Marcos declares: ‘Darkest hours of pandemic are over’
LAOAG CITY, Ilocos Norte: President Ferdinand “Bongbong” Marcos Jr. on Friday boldly declared that the “darkest hours of the pandemic are over” as he vowed government’s support to boost the country’s domestic tourism industry.
Marcos issued the statement as he joined thousands of his fellow Ilocanos in celebrating the annual Tan-ok ni Ilocano Festival, which is Ilocos Norte’s cultural festival, here at the newly refurbished Ferdinand E. Marcos Memorial Stadium in Laoag City.
In his speech, the President acknowledged the efforts of the local government units, particularly in Ilocos Norte, “for bringing together the people, the visitors and alike to partake in our abundance.”
Marcos noted that though the past three years had sidelined the celebration of festivals and other crowd-drawing events in the country due to the global health crisis, the time has come to reclaim lost opportunities.
“The darkest hours of the pandemic we pray are over, and now, we are ready to reclaim the time and opportunities we have lost for the last few years as we now emerge stronger than ever,” the President said.
“Beyond today’s revelry, this event is expected to stimulate economic activity and support Ilocano families by driving tourism industries, sustaining local livelihoods,” he added.
The President cited that the number of tourist arrivals is steadily increasing and would hopefully reach pre-pandemic levels.
“I assure you the government’s commitment to strengthen the domestic tourism industry remains a top priority and Ilocos Norte will play a very large part,” Marcos said.
“The number of visitor arrivals is recovering. It is my hope that, by working together, we restore Ilocos’ vibrancy in tourism to pre-pandemic levels and beyond,” he added.

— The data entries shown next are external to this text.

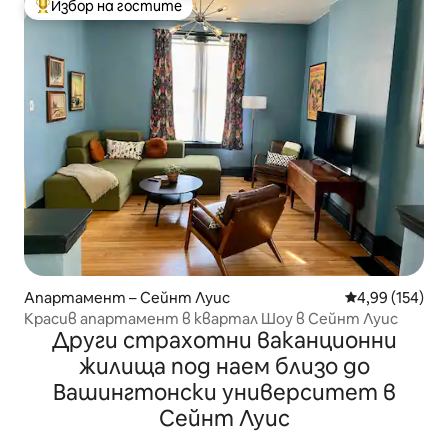
Избор на гостите
Най-популярен избор на гостите
Апартамент – Сейнт Луис
Средна оценка
4,99 (154)
Красив апартамент в квартал Шоу в Сейнт Луис
Други страхотни ваканционни
жилища под наем близо до
Вашингтонски университет в
Сейнт Луис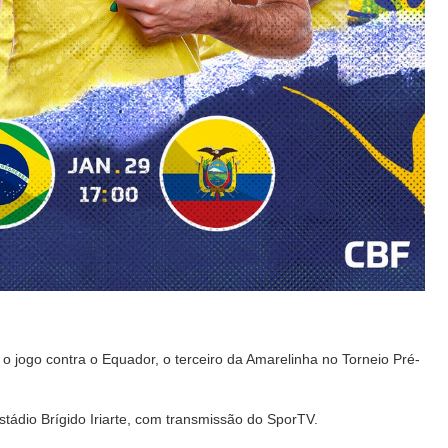
 o jogo contra o Equador, o terceiro da Amarelinha no Torneio Pré-
Estádio Brígido Iriarte, com transmissão do SporTV.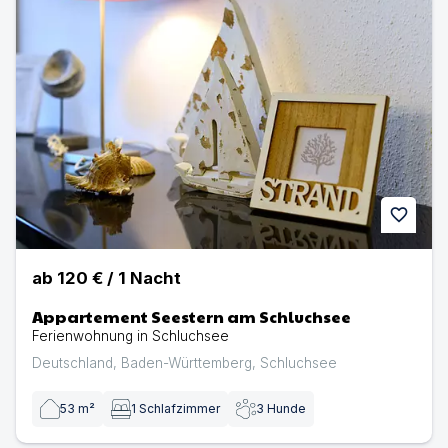
favorite
ab
120 €
/
1
Nacht
Appartement Seestern am Schluchsee
Ferienwohnung in Schluchsee
Deutschland
,
Baden-Württemberg
,
Schluchsee
53
m²
1
Schlafzimmer
3
Hunde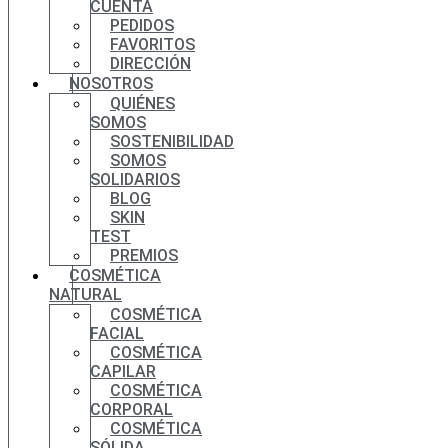
CUENTA
PEDIDOS
FAVORITOS
DIRECCIÓN
NOSOTROS
QUIÉNES
SOMOS
SOSTENIBILIDAD
SOMOS
SOLIDARIOS
BLOG
SKIN
TEST
PREMIOS
COSMÉTICA
NATURAL
COSMÉTICA
FACIAL
COSMÉTICA
CAPILAR
COSMÉTICA
CORPORAL
COSMÉTICA
SÓLIDA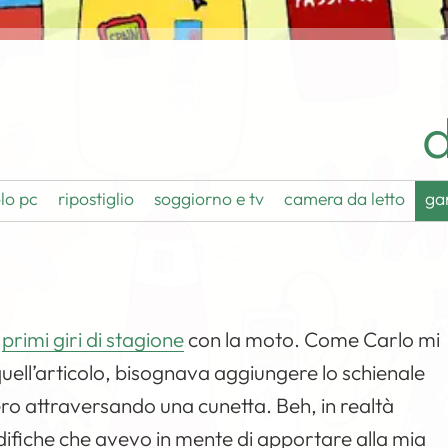
d
lo pc
ripostiglio
soggiorno e tv
camera da letto
ga
i
primi giri di stagione
con la moto. Come Carlo mi
uell’articolo, bisognava aggiungere lo schienale
ro attraversando una cunetta. Beh, in realtà
odifiche che avevo in mente di apportare alla mia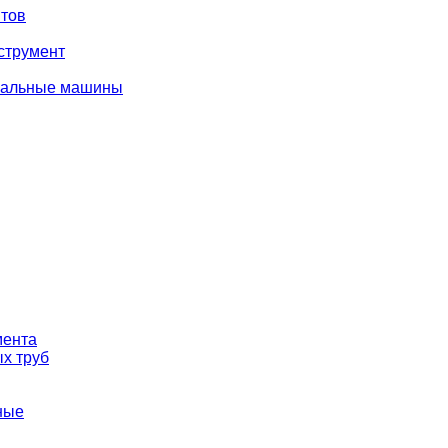
тов
струмент
вальные машины
мента
х труб
ные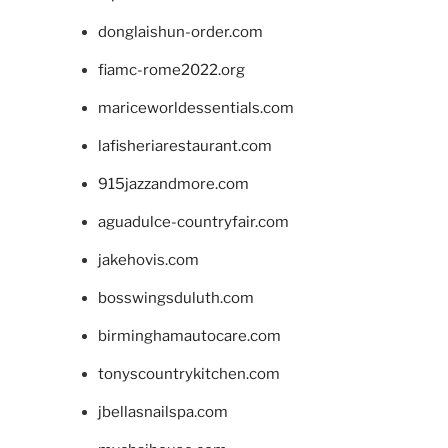
donglaishun-order.com
fiamc-rome2022.org
mariceworldessentials.com
lafisheriarestaurant.com
915jazzandmore.com
aguadulce-countryfair.com
jakehovis.com
bosswingsduluth.com
birminghamautocare.com
tonyscountrykitchen.com
jbellasnailspa.com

The President also urged the next generation of Ilocano artists “to be proud of your identity and integrate our rich customs and traditions into the art that you showcase.”
“Let us share with our fellow Filipinos, and the rest of the world, the story of our roots in the upland indigenous communities, the vibrant communities of Ilocos, many of which have been crucial in molding us into what we are as a people today,” he said.
Marcos also thanked the people behind the renovation of the stadium where the celebration of the festival was being held.
“Named after my father, this stadium speaks well of the strength, the brilliance, the resilience of every Ilocano. I am certain my father is now watching us proudly to see how far we have fared as a people,” Marcos said.
“I feel in my bones that we all share the same blood and patriotism that have allowed us to achieve these things together,” he added.
“Indeed, this facility will become an iconic landmark that will not only showcase a design excellence, but also project our shared aspirations as a people.”
The Tan-ok ni Ilocano Festival of Festivals resumed on Friday after a three-year hiatus due to the Covid-19 pandemic.
The festival was launched in 2011 during the administration of then governor and now Sen. Maria Imelda Josefa “Imee” Marcos with the aim of reviving “cultural pride and Ilokano identity by focusing on narrative-driven presentations produced by local creatives.”